The notion is outrageous: using tax money for a public art performance that consists of handing out signed $10 bills to immigrant workers as a "celebration" of their economic contributions to the country. But this is precisely what David Avalos, Louis Hock and Elizabeth Sisco did, not far from the place in San Diego County where three years ago a young migrant was tied up and made to wear a sign reading, in broken Spanish, "get out of here."

It's not the first time these artists have created controversy. In the tradition of artists like writer Andre Breton and painter Marcel Duchamp, they specialize in a type of conceptual art deliberately designed as a provocation. But this "performance" had negative repercussions.

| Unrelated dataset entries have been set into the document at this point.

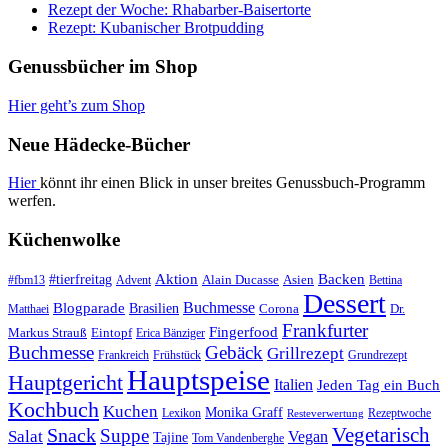
Rezept der Woche: Rhabarber-Baisertorte
Rezept: Kubanischer Brotpudding
Genussbücher im Shop
Hier geht’s zum Shop
Neue Hädecke-Bücher
Hier
könnt ihr einen Blick in unser breites Genussbuch-Programm
werfen.
Küchenwolke
#tierfreitag
Aktion
Backen
Alain Ducasse
Asien
#fbm13
Advent
Bettina
Dessert
Buchmesse
Blogparade
Brasilien
Corona
Dr.
Matthaei
Frankfurter
Fingerfood
Markus Strauß
Eintopf
Erica Bänziger
Buchmesse
Gebäck
Grillrezept
Frankreich
Frühstück
Grundrezept
Hauptspeise
Hauptgericht
Italien
Jeden Tag ein Buch
Kochbuch
Kuchen
Monika Graff
Lexikon
Rezeptwoche
Resteverwertung
Vegetarisch
Snack
Suppe
Salat
Vegan
Tajine
Tom Vandenberghe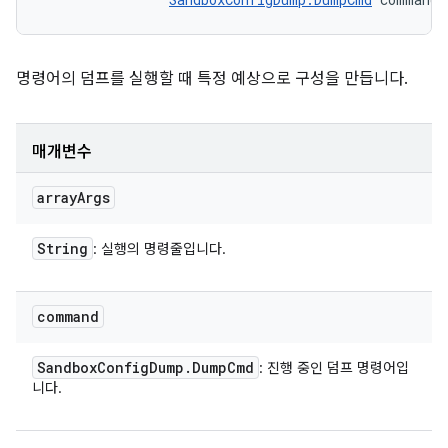
명령어의 덤프를 실행할 때 특정 예상으로 구성을 만듭니다.
매개변수
array
Args
String
: 실행의 명령줄입니다.
command
Sandbox
Config
Dump
.
Dump
Cmd
: 진행 중인 덤프 명령어입
니다.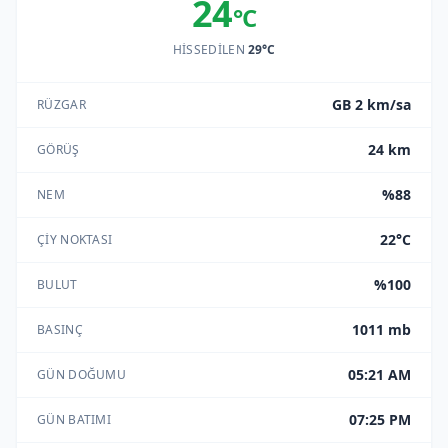
24
°C
HISSEDILEN
29°C
GB 2 km/sa
RÜZGAR
24 km
GÖRÜŞ
%88
NEM
22°C
ÇIY NOKTASI
%100
BULUT
1011 mb
BASINÇ
05:21 AM
GÜN DOĞUMU
07:25 PM
GÜN BATIMI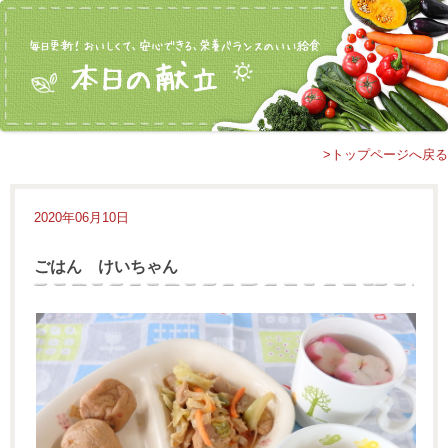
>トップページへ戻る
2020年06月10日
ごはん けいちゃん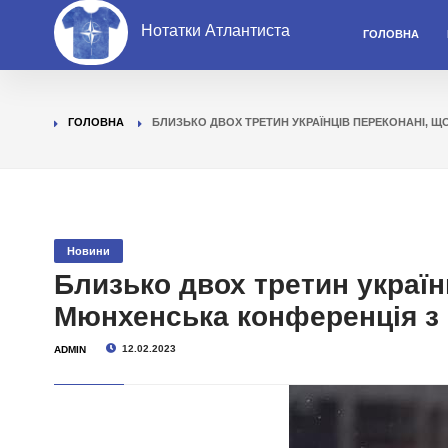
Нотатки Атлантиста
ГОЛОВНА
ГОЛОВНА
БЛИЗЬКО ДВОХ ТРЕТИН УКРАЇНЦІВ ПЕРЕКОНАНІ, Щ
Новини
Близько двох третин україн
Мюнхенська конференція з 
12.02.2023
ADMIN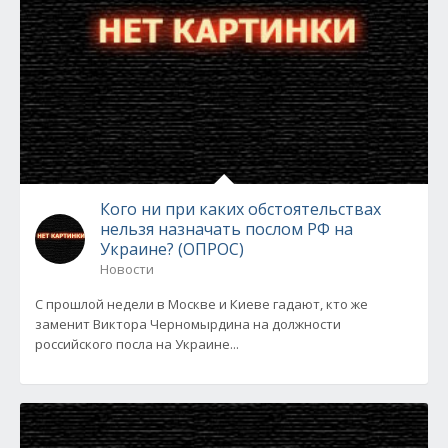
Кого ни при каких обстоятельствах
нельзя назначать послом РФ на
Украине? (ОПРОС)
Новости
С прошлой недели в Москве и Киеве гадают, кто же
заменит Виктора Черномырдина на должности
российского посла на Украине...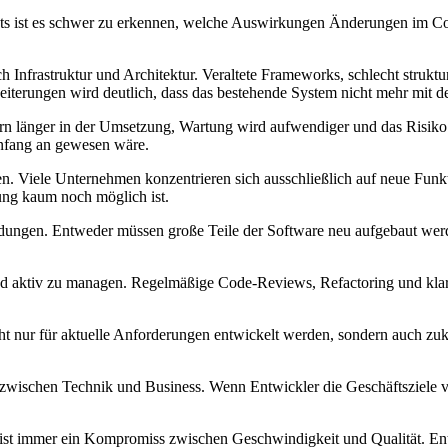
sts ist es schwer zu erkennen, welche Auswirkungen Änderungen im Cod
h Infrastruktur und Architektur. Veraltete Frameworks, schlecht struk
rweiterungen wird deutlich, dass das bestehende System nicht mehr mit 
 länger in der Umsetzung, Wartung wird aufwendiger und das Risiko vo
Anfang an gewesen wäre.
den. Viele Unternehmen konzentrieren sich ausschließlich auf neue Fu
ung kaum noch möglich ist.
dungen. Entweder müssen große Teile der Software neu aufgebaut werd
und aktiv zu managen. Regelmäßige Code-Reviews, Refactoring und klar
icht nur für aktuelle Anforderungen entwickelt werden, sondern auch zuk
wischen Technik und Business. Wenn Entwickler die Geschäftsziele ve
 ist immer ein Kompromiss zwischen Geschwindigkeit und Qualität. Ent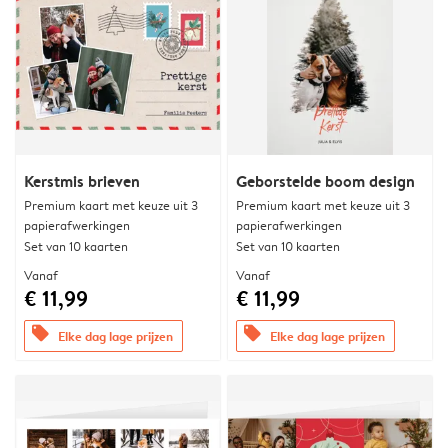
Kerstmis brieven
Geborstelde boom design
Premium kaart met keuze uit 3
Premium kaart met keuze uit 3
papierafwerkingen
papierafwerkingen
Set van 10 kaarten
Set van 10 kaarten
Vanaf
Vanaf
€ 11,99
€ 11,99
offers
offers
Elke dag lage prijzen
Elke dag lage prijzen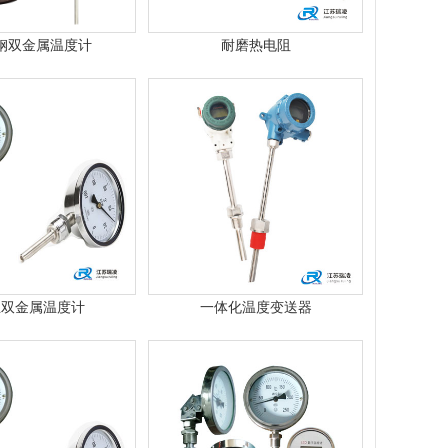
钢双金属温度计
耐磨热电阻
业双金属温度计
一体化温度变送器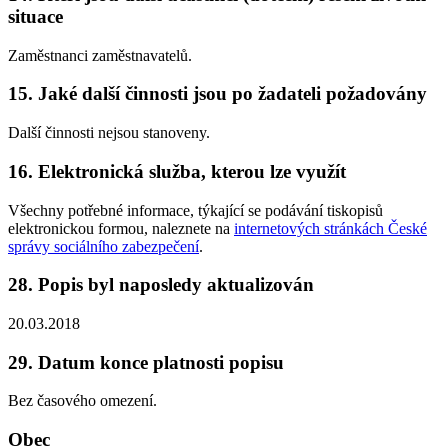
situace
Zaměstnanci zaměstnavatelů.
15. Jaké další činnosti jsou po žadateli požadovány
Další činnosti nejsou stanoveny.
16. Elektronická služba, kterou lze využít
Všechny potřebné informace, týkající se podávání tiskopisů
elektronickou formou, naleznete na
internetových stránkách České
správy sociálního zabezpečení
.
28. Popis byl naposledy aktualizován
20.03.2018
29. Datum konce platnosti popisu
Bez časového omezení.
Obec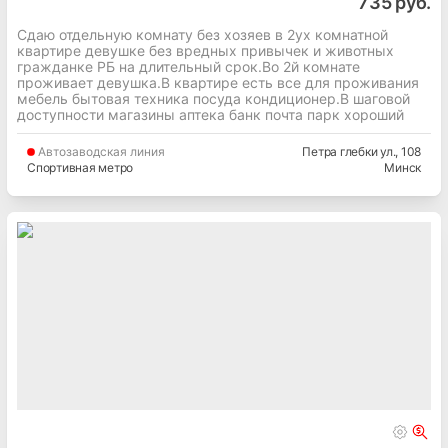
735 руб.
Сдаю отдельную комнату без хозяев в 2ух комнатной
квартире девушке без вредных привычек и животных
гражданке РБ на длительный срок.Во 2й комнате
проживает девушка.В квартире есть все для проживания
мебель бытовая техника посуда кондиционер.В шаговой
доступности магазины аптека банк почта парк хороший
Автозаводская
линия
Петра глебки ул.
, 108
Спортивная метро
Минск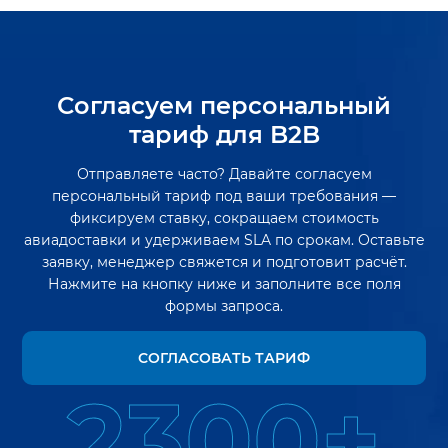
Согласуем персональный
тариф для B2B
Отправляете часто? Давайте согласуем
персональный тариф под ваши требования —
фиксируем ставку, сокращаем стоимость
авиадоставки и удерживаем SLA по срокам. Оставьте
заявку, менеджер свяжется и подготовит расчёт.
Нажмите на кнопку ниже и заполните все поля
формы запроса.
СОГЛАСОВАТЬ ТАРИФ
2300+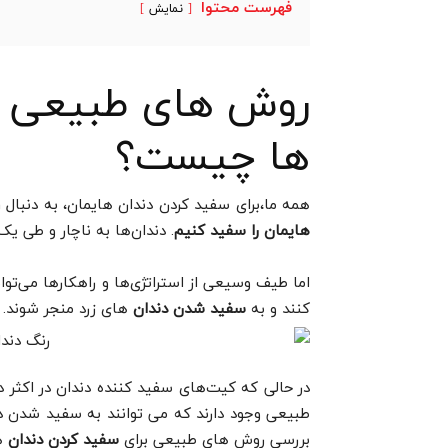
فهرست محتوا
نمایش
روش های طبیعی بر
ها چیست؟
همه ما،برای سفید کردن دندان هایمان، به دنبال
هایمان را سفید کنیم
. دندان‌ها به ناچار و طی ی
اما طیف وسیعی از استراتژی‌ها و راهکارها می‌توا
کنند و به
سفید شد
ن دندان
های زرد منجر شوند.
در حالی که کیت‌های سفید کننده دندان در اکثر د
طبیعی وجود دارند که می توانند به سفید شدن دند
بررسی روش های طبیعی برای
سفید کردن دندان
ها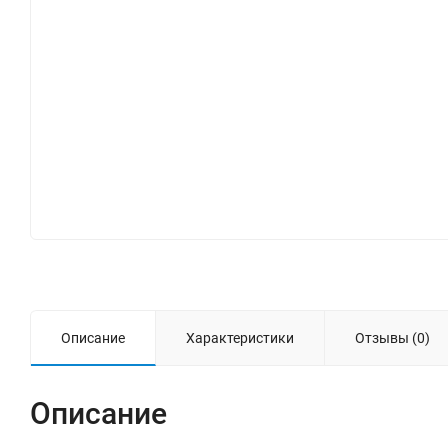
Описание
Характеристики
Отзывы (0)
Описание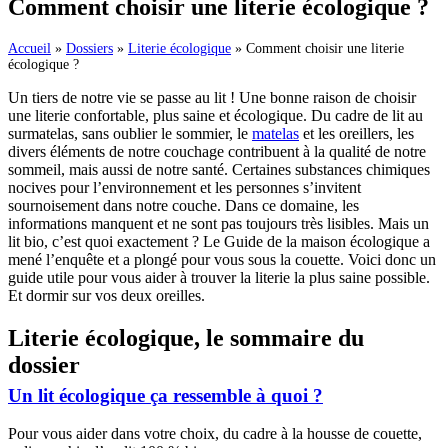
Comment choisir une literie écologique ?
Accueil
»
Dossiers
»
Literie écologique
»
Comment choisir une literie
écologique ?
Un tiers de notre vie se passe au lit ! Une bonne raison de choisir
une literie confortable, plus saine et écologique. Du cadre de lit au
surmatelas, sans oublier le sommier, le
matelas
et les oreillers, les
divers éléments de notre couchage contribuent à la qualité de notre
sommeil, mais aussi de notre santé. Certaines substances chimiques
nocives pour l’environnement et les personnes s’invitent
sournoisement dans notre couche. Dans ce domaine, les
informations manquent et ne sont pas toujours très lisibles. Mais un
lit bio, c’est quoi exactement ? Le Guide de la maison écologique a
mené l’enquête et a plongé pour vous sous la couette. Voici donc un
guide utile pour vous aider à trouver la literie la plus saine possible.
Et dormir sur vos deux oreilles.
Literie écologique, le sommaire du
dossier
Un lit écologique ça ressemble à quoi ?
Pour vous aider dans votre choix, du cadre à la housse de couette,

Institutions like the National Endowment for the Arts may suffer because this reinforces the claim that it is incompetent as a custodian of public funds. And the Museum of Contemporary Art in San Diego and the Centro Cultural de la Raza are left in a precarious situation because they commissioned such a work, although they did not know what the artists planned to do with the money they gave them. Also, this conceptual act adds anti-immigrant feelings to an already roiled environment.

The most damage, however, is to art itself, because this provocation gives a pretext to reactionary members of Congress trying to crack down on the NEA. If this incident contributes to demands for previews of artistic projects before funds are granted, these three artists will have undermined the already weak position of the NEA.